### WORK ITEM
Transcribe the listing in full, word for word; pictures do not belong in the copy.

======== DATA ========

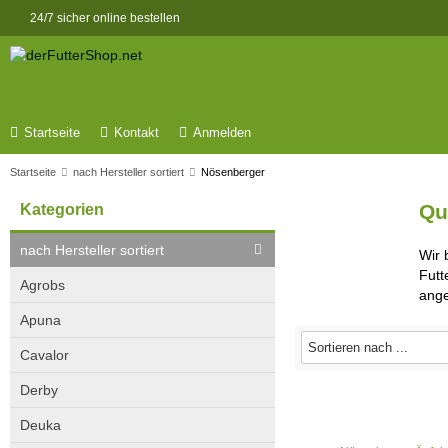
24/7 sicher online bestellen
Startseite
Kontakt
Anmelden
Startseite
nach Hersteller sortiert
Nösenberger
Qu
Kategorien
nach Hersteller sortiert
Wir 
Futt
Agrobs
ange
Apuna
Cavalor
Derby
Deuka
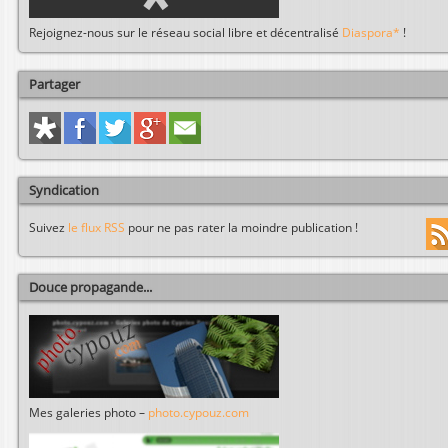
Rejoignez-nous sur le réseau social libre et décentralisé
Diaspora*
!
Partager
Syndication
Suivez
le flux RSS
pour ne pas rater la moindre publication !
Douce propagande...
Mes galeries photo –
photo.cypouz.com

========

### SOLUTION
24/7 sicher online bestellen
Startseite
Kontakt
Anmelden
Startseite
nach Hersteller sortiert
Nösenberger
Qu
Kategorien
nach Hersteller sortiert
Wir 
Futt
Agrobs
ange
Apuna
Cavalor
Derby
Deuka
Rejoignez-nous sur le réseau social libre et décentralisé
Diaspora*
!
Partager
Syndication
Suivez
le flux RSS
pour ne pas rater la moindre publication !
Douce propagande...
Mes galeries photo –
photo.cypouz.com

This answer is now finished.